MATERIALS PROVIDED:
* * * * * * *

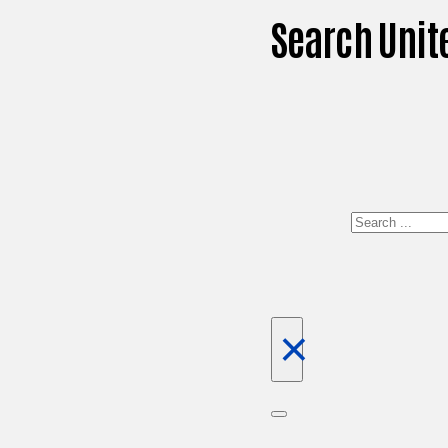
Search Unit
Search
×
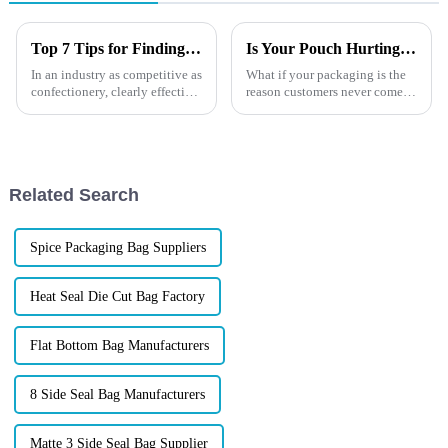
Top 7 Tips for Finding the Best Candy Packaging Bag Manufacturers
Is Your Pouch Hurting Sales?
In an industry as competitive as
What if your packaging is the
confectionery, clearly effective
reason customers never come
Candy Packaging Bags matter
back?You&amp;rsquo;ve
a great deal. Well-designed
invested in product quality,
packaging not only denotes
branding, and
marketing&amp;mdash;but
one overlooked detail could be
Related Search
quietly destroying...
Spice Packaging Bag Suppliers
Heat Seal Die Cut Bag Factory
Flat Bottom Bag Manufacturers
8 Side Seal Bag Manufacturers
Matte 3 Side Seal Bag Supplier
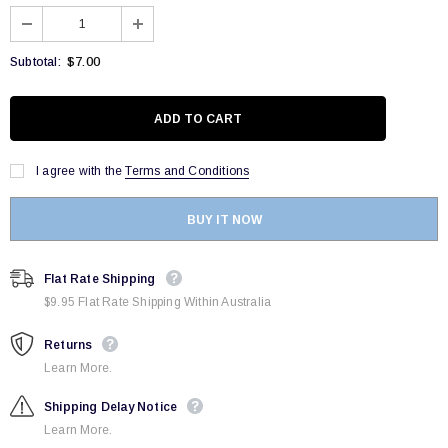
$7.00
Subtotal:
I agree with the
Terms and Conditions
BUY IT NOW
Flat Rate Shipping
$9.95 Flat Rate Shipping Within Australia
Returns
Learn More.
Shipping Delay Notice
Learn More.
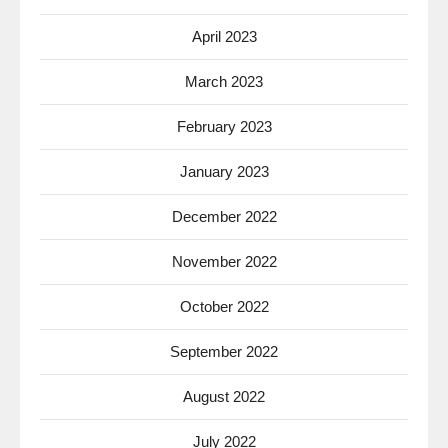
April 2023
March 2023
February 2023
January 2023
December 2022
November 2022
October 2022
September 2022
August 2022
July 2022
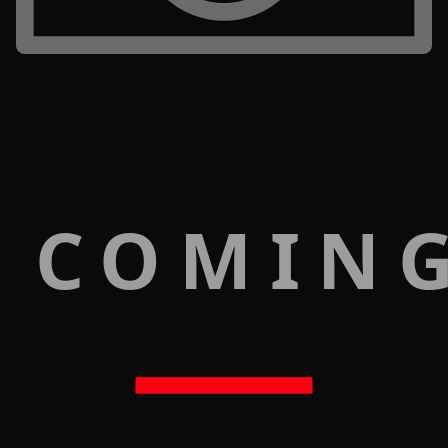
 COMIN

* * * * * * *

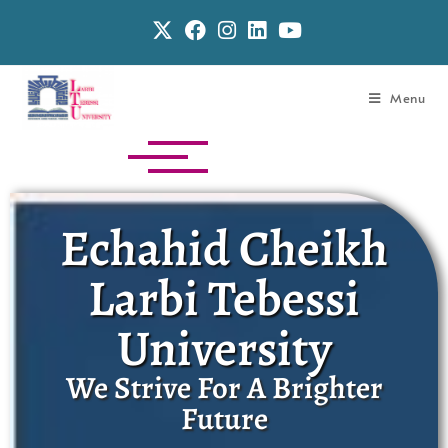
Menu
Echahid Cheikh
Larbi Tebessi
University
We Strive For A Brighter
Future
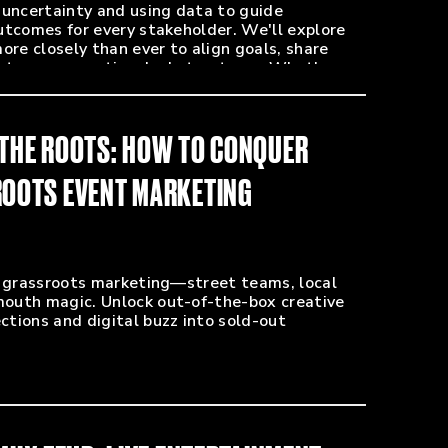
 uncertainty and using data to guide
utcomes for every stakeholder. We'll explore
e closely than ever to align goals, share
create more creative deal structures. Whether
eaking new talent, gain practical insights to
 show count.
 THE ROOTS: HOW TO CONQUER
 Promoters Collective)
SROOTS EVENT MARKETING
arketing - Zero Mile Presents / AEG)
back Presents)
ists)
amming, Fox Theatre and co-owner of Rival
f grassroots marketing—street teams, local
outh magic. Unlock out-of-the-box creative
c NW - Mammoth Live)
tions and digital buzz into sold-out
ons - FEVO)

* * * * * * *

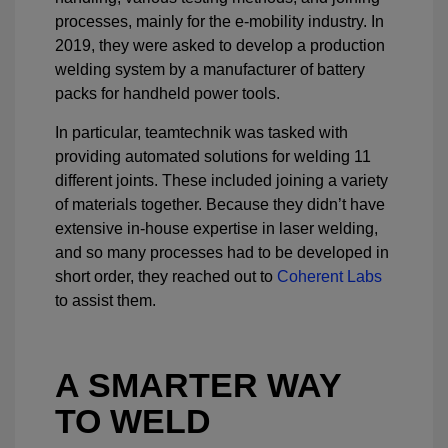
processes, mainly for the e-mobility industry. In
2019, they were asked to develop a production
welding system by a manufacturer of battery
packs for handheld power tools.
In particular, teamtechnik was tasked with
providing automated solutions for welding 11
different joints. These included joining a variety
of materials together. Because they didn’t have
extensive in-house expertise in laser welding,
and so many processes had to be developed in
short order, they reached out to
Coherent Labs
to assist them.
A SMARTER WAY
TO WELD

* * * * * * *

Send back an exact copy of only the lines from the line with "back Presents)" up to and including the line with "ons - FEVO)" in the data above.

back Presents)
ists)
amming, Fox Theatre and co-owner of Rival
f grassroots marketing—street teams, local
outh magic. Unlock out-of-the-box creative
c NW - Mammoth Live)
tions and digital buzz into sold-out
ons - FEVO)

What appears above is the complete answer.